Rightwing Film Geek

What is the Matrix?

No, and I haven’t seen it, and I probably won’t. Saw No. 1 on TV on a lark once, and it struck me as self-refuting sophomoric gibberish about the world somehow not being “real.” But I’m glad that someone sees the possibility for satire in this pseud claptrap.

Sci-fi films about how the world somehow isn’t real really turn me off. We know the world exists; the only philosophers who’ve tried to deny it did so by assuming it was (i.e. by typing or writing thoughts onto paper or cyberfiles that remained the same the next day, and the next year when the work was published). That is, refuting themselves. Even if, applied to the world, it is “true,” we could never know it and we couldn’t have any effect over even if we could know. I mean, who could possibly walk around day-to-day, *seriously* entertaining the hypothesis that the world isn’t real or is a trick by some evil demon or machine or whatever?

And by “seriously,” I mean acting on the assumption that the hypothesis is true; not engaging in intellectual wankery (anybody can do that; probably I better than most people). And yes, I know the “evil demon” hypothesis was entertained by Descartes during his MEDITATIONS; it was wankery then too. On an analogous point, I stopped listening to Jacques Derrida about textuality and the author’s death when he tried to stop the publication of an interview, claiming copyright protection — the ultimate appeal to “The Author-God.”

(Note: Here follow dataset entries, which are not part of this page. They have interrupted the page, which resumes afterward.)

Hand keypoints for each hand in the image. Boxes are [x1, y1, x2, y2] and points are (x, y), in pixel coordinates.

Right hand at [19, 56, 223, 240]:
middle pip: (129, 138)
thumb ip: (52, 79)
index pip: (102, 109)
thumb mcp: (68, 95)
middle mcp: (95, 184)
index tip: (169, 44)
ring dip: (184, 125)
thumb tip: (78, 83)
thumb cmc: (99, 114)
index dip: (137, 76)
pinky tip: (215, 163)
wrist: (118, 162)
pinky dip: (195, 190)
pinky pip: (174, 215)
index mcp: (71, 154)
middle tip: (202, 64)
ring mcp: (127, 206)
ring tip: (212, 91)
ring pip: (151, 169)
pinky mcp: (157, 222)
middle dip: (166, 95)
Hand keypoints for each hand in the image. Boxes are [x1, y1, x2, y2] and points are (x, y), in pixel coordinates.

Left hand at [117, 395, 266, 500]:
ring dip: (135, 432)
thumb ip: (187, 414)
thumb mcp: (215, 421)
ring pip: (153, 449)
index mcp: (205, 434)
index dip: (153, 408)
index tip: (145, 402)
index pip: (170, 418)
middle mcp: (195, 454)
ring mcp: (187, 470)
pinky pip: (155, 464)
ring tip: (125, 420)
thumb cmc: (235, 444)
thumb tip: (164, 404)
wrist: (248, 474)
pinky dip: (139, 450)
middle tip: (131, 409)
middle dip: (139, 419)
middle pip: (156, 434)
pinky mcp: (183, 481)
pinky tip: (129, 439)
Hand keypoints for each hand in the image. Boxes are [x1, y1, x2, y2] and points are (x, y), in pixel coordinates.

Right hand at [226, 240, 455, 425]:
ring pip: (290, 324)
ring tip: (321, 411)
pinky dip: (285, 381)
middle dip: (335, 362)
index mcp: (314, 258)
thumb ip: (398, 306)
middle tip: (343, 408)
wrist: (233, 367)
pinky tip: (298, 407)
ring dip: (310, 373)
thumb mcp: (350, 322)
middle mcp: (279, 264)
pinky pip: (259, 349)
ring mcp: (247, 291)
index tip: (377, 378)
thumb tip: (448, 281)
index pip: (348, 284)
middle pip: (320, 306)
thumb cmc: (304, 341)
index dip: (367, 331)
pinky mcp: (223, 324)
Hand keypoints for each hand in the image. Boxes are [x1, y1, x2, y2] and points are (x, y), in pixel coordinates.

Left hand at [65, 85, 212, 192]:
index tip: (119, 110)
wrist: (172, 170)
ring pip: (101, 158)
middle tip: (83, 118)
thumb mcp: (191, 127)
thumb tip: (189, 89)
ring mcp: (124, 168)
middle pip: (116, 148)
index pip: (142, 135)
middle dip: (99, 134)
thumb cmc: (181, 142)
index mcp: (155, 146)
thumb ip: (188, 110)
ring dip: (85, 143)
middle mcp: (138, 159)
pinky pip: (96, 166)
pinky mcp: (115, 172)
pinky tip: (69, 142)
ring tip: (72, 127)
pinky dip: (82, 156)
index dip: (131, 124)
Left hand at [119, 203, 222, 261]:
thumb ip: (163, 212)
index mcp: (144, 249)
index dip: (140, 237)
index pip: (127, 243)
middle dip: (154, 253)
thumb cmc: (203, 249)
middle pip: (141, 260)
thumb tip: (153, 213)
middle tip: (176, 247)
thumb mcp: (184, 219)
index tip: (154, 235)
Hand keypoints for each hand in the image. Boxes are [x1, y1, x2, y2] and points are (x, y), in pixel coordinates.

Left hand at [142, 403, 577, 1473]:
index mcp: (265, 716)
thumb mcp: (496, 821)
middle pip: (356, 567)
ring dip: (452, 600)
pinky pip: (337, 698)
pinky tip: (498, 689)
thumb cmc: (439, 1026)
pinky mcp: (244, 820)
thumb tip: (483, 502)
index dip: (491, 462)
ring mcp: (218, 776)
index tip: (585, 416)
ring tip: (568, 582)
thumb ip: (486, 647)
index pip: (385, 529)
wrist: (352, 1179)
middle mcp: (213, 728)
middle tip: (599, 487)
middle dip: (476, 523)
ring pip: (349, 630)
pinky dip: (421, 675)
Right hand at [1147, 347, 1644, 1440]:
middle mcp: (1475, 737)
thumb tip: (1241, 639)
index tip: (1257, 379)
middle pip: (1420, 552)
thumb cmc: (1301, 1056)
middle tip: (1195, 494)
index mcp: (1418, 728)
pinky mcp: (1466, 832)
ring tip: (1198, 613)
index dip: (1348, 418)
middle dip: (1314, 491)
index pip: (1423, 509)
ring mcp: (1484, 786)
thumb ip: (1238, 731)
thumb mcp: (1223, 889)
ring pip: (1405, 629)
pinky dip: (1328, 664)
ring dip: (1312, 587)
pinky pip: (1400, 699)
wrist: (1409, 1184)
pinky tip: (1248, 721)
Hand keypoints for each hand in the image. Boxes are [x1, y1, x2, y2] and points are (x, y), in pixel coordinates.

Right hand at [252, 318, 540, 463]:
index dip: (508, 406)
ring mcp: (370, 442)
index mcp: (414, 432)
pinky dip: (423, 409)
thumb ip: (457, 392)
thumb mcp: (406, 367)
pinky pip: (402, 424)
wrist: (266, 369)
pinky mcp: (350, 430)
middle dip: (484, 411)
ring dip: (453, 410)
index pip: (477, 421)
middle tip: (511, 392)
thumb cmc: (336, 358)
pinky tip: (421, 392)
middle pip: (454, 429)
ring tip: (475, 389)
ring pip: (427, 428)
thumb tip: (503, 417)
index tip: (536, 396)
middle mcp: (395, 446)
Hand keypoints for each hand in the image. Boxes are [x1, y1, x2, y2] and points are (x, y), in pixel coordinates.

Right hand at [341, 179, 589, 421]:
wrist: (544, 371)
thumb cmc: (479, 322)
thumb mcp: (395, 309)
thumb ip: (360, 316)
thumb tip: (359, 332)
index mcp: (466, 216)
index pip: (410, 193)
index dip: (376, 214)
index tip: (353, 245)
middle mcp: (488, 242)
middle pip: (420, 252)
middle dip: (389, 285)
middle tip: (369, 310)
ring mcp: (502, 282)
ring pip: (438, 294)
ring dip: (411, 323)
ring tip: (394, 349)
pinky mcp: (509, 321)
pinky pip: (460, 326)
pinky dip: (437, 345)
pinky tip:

As I’ve written about ONCE UPON A TIME IN AMERICA and MEMENTO (I could also mention 8 WOMEN), I have no problem at all with films that hypothesize about (or even argue in favor of) living a noble lie as being better than an ugly truth. But that’s essentially a psychological-moral view. Not a metaphysical one. I check out when “unreality” gets undermined as applying to the world itself — I can never quite be sure about whether the opening sequence of SLACKER is a joke or not.